Project 3
Therapy-Related Leukemia Following Autologous Transplantation for Lymphoma
Ravi Bhatia, M.D.
Principal Investigator
Smita Bhatia , M.D.
Principal Investigator

Timothy O’Connor, Ph.D.

Autologous peripheral blood stem cell transplantation (aPBSCT) is an effective treatment approach for patients with refractory or relapsed Hodgkin's Lymphoma (HL) and non-Hodgkin's Lymphoma (NHL). However, this treatment approach is associated with a high incidence of therapy-related myelodysplasia and acute myeloid leukemia (t-MDS/AML), which is now recognized as a major cause of non-relapse mortality.

Epidemiological studies indicate that stem cell damage from pre-transplant and transplant-related therapeutic exposures may contribute to the pathogenesis of t-MDS/AML following aPBSCT. However, the mechanisms underlying susceptibility to t-MDS/AML and the sequence of cellular and molecular abnormalities leading to transformation remain unknown. We have initiated a prospective, longitudinal evaluation of patients with HL/NHL undergoing aPBSCT. Patients are being followed longitudinally at multiple time-points from before aPBSCT to several years post-transplant, with serial collection and banking of blood and marrow samples, to allow investigation of factors that predict for the development of t-MDS/AML, and to follow the sequence of events leading to its development.
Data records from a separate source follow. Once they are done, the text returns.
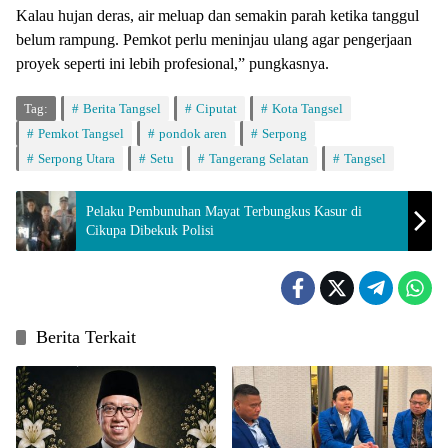
Kalau hujan deras, air meluap dan semakin parah ketika tanggul
belum rampung. Pemkot perlu meninjau ulang agar pengerjaan
proyek seperti ini lebih profesional,” pungkasnya.
Tag:
Berita Tangsel
Ciputat
Kota Tangsel
Pemkot Tangsel
pondok aren
Serpong
Serpong Utara
Setu
Tangerang Selatan
Tangsel
Pelaku Pembunuhan Mayat Terbungkus Kasur di
Cikupa Dibekuk Polisi
Berita Terkait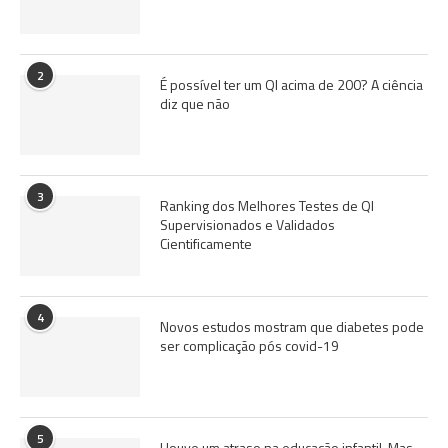
2
É possível ter um QI acima de 200? A ciência
diz que não
3
Ranking dos Melhores Testes de QI
Supervisionados e Validados
Cientificamente
4
Novos estudos mostram que diabetes pode
ser complicação pós covid-19
5
Houve um atraso na educação infantil. Mas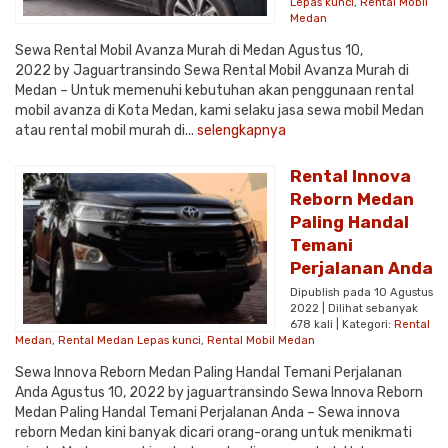
Lepas kunci
,
Rental Mobil
Medan
Sewa Rental Mobil Avanza Murah di Medan Agustus 10,
2022 by Jaguartransindo Sewa Rental Mobil Avanza Murah di
Medan – Untuk memenuhi kebutuhan akan penggunaan rental
mobil avanza di Kota Medan, kami selaku jasa sewa mobil Medan
atau rental mobil murah di...
selengkapnya
Rental Innova
Reborn Medan
Paling Handal
Temani
Perjalanan Anda
Dipublish pada 10 Agustus
2022 | Dilihat sebanyak
678 kali | Kategori:
Rental
Medan
,
Rental Medan Lepas kunci
,
Rental Mobil Medan
Sewa Innova Reborn Medan Paling Handal Temani Perjalanan
Anda Agustus 10, 2022 by jaguartransindo Sewa Innova Reborn
Medan Paling Handal Temani Perjalanan Anda – Sewa innova
reborn Medan kini banyak dicari orang-orang untuk menikmati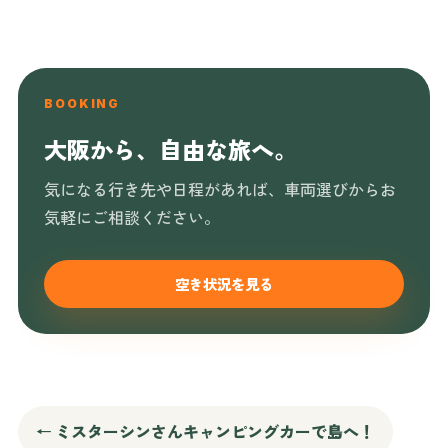
BOOKING
大阪から、自由な旅へ。
気になる行き先や日程があれば、車両選びからお
気軽にご相談ください。
空き状況を見る
← ミスターシンさんキャンピングカーで島へ！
Investigators with expertise in epidemiology, DNA repair and hematopoiesis will investigate the hypothesis that pre-transplant and transplant-related therapeutic exposures in concert with defects in DNA repair mechanisms (Goal 1) and DNA damage response (Goal 2) are associated with development of detectable hematopoietic abnormalities (Goal 3) that antedate and predict for the development of t-MDS/AML among patients undergoing aPBSCT for HL/NHL. We will determine the sequence of acquisition of abnormalities in DNA repair mechanisms, DNA damage response, hematopoietic and cytogenetic abnormalities in the course of development of t-MDS/AML (Goal 4), and investigate the potential role of the above abnormalities, therapeutic exposures and demographic variables in determining the risk of t-MDS/AML (Goal 5).

Successful completion of these studies will provide insights into the pathogenesis of t-MDS/AML will allow accurate assessment of risk factors for t-MDS/AML following lymphoma therapy and detection of patients at early stages of leukemogenesis. Identification of biomarker s for HL and NHL patients at increased risk of development of t-MDS/AML, may aid modification of treatment regimens to reduce risk of this complication.